Brief
Take the data and return it in full. Change nothing.

Household object detections
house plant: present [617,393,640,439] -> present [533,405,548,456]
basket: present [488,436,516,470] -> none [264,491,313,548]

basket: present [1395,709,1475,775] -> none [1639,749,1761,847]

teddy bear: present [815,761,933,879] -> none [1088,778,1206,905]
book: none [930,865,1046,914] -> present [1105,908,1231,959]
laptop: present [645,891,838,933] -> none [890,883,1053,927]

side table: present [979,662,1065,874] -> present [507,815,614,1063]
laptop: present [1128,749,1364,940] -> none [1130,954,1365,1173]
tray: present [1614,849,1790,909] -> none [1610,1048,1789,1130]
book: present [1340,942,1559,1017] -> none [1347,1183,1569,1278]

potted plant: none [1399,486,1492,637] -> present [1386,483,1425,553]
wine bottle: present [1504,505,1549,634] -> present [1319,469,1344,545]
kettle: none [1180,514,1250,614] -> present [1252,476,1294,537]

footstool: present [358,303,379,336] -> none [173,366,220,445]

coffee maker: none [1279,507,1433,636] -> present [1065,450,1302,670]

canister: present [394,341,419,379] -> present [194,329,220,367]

Your response
house plant: present [617,393,640,439] -> present [533,405,548,456]
basket: present [488,436,516,470] -> none [264,491,313,548]

basket: present [1395,709,1475,775] -> none [1639,749,1761,847]

teddy bear: present [815,761,933,879] -> none [1088,778,1206,905]
book: none [930,865,1046,914] -> present [1105,908,1231,959]
laptop: present [645,891,838,933] -> none [890,883,1053,927]

side table: present [979,662,1065,874] -> present [507,815,614,1063]
laptop: present [1128,749,1364,940] -> none [1130,954,1365,1173]
tray: present [1614,849,1790,909] -> none [1610,1048,1789,1130]
book: present [1340,942,1559,1017] -> none [1347,1183,1569,1278]

potted plant: none [1399,486,1492,637] -> present [1386,483,1425,553]
wine bottle: present [1504,505,1549,634] -> present [1319,469,1344,545]
kettle: none [1180,514,1250,614] -> present [1252,476,1294,537]

footstool: present [358,303,379,336] -> none [173,366,220,445]

coffee maker: none [1279,507,1433,636] -> present [1065,450,1302,670]

canister: present [394,341,419,379] -> present [194,329,220,367]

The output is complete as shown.